**To do:**
Everything from the line containing "来源：admin 发布时间：2025-06-30 浏览：15724" through the line containing "ft ist der Inbegriff" in the listing below should be copied exactly, and nothing more.

**Record extracts:**
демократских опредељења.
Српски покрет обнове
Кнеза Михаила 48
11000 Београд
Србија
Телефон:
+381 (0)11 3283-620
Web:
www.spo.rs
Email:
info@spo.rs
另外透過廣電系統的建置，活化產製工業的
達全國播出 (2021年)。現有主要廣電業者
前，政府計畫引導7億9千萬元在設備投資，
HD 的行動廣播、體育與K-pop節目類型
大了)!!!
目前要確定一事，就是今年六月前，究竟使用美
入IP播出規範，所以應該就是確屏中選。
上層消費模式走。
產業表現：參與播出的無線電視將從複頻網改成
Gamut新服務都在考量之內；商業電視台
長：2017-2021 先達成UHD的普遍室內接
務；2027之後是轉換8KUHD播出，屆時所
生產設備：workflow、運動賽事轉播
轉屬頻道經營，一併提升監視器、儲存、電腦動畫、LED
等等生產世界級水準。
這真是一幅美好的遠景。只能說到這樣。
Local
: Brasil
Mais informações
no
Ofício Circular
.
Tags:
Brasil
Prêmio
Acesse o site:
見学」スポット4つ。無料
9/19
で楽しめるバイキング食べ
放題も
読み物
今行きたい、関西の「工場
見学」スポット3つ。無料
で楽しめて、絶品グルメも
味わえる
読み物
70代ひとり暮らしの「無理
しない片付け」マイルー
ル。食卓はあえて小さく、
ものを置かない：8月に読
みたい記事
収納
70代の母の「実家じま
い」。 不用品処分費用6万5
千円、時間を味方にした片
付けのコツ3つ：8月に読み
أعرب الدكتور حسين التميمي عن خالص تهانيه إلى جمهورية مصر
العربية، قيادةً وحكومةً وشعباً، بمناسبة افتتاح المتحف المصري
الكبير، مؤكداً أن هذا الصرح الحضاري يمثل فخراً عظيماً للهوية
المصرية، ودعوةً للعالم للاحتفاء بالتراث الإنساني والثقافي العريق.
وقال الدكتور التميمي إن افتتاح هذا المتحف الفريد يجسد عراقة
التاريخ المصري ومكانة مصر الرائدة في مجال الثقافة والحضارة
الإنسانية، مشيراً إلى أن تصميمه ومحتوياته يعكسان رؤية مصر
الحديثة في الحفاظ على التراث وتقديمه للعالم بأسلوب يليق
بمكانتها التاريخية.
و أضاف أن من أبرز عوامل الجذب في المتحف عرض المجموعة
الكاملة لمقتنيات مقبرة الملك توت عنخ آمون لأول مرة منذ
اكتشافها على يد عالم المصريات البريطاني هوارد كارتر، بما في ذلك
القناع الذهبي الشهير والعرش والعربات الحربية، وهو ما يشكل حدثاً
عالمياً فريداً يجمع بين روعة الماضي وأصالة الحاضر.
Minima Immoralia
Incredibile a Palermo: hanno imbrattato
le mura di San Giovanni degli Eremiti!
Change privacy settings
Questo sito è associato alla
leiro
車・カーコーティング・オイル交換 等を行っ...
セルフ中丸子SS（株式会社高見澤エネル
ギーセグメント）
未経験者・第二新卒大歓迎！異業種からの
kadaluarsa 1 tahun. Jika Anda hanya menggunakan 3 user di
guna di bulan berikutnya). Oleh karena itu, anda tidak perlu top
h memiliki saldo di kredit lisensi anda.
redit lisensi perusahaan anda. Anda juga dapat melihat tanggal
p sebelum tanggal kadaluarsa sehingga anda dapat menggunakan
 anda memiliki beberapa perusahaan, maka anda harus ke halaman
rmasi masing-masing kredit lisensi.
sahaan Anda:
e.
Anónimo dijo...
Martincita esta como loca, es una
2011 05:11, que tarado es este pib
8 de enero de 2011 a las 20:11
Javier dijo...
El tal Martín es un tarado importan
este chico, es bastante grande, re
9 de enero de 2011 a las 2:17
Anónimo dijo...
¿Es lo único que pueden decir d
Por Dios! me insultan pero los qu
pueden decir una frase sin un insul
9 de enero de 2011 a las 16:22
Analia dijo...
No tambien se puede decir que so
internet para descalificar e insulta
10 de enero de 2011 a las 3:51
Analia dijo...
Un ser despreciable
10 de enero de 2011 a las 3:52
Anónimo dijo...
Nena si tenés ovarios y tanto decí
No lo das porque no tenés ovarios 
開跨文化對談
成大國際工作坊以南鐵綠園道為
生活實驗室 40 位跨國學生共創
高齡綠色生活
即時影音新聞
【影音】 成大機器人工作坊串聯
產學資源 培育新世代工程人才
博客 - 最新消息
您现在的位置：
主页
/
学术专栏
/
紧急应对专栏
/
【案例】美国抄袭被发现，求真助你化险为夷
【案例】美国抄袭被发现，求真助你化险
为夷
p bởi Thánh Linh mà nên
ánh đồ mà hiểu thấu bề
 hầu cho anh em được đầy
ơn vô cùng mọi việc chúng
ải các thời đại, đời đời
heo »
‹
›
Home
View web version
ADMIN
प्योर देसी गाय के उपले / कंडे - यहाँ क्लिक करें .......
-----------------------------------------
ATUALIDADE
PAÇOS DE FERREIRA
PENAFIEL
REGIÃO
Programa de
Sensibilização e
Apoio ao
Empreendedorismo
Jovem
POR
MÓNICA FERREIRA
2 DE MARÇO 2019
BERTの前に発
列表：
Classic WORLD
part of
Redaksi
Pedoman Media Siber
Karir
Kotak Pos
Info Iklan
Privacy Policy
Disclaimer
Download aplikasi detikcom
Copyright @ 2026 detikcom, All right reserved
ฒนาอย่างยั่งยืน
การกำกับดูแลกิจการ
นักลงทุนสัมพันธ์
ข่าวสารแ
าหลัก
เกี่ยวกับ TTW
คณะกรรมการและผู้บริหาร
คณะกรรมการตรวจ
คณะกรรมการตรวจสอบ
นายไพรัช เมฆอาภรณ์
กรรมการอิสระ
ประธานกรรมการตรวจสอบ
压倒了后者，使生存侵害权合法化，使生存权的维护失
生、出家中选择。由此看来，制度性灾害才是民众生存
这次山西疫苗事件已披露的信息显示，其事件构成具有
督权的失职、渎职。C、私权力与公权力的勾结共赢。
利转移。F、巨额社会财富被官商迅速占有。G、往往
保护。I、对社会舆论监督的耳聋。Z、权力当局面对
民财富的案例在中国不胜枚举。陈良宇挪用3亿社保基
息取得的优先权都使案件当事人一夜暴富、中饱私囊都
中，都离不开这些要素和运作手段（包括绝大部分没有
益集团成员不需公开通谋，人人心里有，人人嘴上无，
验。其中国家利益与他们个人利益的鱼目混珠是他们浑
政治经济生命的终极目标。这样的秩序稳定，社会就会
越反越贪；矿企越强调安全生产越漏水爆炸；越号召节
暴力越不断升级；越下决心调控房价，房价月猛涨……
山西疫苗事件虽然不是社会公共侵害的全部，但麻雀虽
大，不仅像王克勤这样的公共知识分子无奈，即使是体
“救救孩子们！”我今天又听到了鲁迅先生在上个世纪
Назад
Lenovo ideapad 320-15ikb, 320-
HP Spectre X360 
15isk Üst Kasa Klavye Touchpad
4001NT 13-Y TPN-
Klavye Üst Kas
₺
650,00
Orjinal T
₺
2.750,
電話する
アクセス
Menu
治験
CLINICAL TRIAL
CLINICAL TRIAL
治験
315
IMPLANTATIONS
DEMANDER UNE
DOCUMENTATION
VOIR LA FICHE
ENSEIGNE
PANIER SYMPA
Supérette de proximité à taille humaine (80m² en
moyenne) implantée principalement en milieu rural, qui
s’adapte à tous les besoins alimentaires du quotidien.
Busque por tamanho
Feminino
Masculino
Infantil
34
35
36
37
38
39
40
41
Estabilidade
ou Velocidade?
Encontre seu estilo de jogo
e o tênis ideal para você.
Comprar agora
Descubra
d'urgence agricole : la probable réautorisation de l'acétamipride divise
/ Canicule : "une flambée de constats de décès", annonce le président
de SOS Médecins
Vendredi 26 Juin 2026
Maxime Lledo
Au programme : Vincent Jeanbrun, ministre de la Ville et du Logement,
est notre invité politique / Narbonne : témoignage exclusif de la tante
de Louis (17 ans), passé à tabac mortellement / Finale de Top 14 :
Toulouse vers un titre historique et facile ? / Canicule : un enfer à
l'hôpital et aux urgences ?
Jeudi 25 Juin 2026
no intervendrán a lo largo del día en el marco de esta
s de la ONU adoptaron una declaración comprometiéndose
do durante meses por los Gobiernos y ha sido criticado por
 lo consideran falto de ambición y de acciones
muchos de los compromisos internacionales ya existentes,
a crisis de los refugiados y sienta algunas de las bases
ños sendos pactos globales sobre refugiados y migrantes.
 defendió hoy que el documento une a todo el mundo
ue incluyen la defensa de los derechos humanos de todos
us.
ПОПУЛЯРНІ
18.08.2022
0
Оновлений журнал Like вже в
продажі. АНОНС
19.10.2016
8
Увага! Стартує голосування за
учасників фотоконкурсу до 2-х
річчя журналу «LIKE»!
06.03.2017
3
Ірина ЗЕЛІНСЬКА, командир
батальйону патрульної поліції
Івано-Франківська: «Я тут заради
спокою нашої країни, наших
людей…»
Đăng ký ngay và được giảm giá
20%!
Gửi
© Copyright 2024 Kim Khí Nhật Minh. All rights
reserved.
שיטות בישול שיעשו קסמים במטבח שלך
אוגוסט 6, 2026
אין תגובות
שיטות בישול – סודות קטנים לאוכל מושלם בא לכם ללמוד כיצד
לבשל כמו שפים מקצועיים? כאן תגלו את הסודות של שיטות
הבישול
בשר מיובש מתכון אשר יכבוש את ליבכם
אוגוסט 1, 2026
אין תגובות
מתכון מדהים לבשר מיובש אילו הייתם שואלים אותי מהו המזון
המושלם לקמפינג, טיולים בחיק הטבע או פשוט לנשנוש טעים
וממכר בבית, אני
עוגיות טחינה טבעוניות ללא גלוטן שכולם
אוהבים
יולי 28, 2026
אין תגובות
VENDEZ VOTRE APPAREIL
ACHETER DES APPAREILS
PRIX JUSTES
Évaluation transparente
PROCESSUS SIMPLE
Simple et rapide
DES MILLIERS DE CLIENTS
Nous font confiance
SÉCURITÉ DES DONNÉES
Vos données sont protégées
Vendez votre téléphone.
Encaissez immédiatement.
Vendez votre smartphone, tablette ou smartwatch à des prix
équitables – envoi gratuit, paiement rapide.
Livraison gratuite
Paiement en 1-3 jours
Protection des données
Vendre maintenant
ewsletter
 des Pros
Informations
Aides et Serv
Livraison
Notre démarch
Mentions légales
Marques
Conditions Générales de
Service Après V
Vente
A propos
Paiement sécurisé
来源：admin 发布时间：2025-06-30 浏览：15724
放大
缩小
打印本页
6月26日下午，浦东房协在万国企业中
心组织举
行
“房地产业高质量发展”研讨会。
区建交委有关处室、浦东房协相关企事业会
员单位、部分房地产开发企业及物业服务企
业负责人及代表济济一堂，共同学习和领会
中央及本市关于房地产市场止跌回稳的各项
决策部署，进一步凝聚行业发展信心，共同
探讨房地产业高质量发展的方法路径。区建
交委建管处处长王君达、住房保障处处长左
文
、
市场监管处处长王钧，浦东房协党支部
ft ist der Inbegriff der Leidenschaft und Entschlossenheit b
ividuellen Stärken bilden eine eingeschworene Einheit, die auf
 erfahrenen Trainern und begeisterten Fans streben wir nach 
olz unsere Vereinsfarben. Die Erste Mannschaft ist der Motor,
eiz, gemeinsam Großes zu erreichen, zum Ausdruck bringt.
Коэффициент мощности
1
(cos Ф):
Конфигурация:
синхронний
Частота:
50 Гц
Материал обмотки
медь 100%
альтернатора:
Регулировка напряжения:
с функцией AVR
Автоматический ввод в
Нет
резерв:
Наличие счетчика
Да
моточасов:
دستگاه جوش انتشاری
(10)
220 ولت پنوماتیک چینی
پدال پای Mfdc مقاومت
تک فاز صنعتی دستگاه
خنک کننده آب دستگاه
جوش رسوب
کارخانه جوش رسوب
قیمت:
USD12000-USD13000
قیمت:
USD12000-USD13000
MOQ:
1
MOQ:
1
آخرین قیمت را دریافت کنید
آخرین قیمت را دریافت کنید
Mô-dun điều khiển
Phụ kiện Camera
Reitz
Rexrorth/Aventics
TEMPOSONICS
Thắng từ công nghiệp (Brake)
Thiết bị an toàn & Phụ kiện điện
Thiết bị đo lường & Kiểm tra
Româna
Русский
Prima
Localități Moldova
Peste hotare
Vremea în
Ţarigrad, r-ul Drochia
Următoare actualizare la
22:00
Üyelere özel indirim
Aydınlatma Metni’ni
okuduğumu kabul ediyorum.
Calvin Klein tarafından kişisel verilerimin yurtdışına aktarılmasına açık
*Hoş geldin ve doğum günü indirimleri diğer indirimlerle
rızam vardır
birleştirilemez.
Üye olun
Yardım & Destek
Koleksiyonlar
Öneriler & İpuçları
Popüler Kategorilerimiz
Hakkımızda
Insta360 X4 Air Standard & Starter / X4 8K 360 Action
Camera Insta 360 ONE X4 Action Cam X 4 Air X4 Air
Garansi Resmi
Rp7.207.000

**Solution:**
来源：admin 发布时间：2025-06-30 浏览：15724
放大
缩小
打印本页
6月26日下午，浦东房协在万国企业中
心组织举
行
“房地产业高质量发展”研讨会。
区建交委有关处室、浦东房协相关企事业会
员单位、部分房地产开发企业及物业服务企
业负责人及代表济济一堂，共同学习和领会
中央及本市关于房地产市场止跌回稳的各项
决策部署，进一步凝聚行业发展信心，共同
探讨房地产业高质量发展的方法路径。区建
交委建管处处长王君达、住房保障处处长左
文
、
市场监管处处长王钧，浦东房协党支部
ft ist der Inbegriff der Leidenschaft und Entschlossenheit b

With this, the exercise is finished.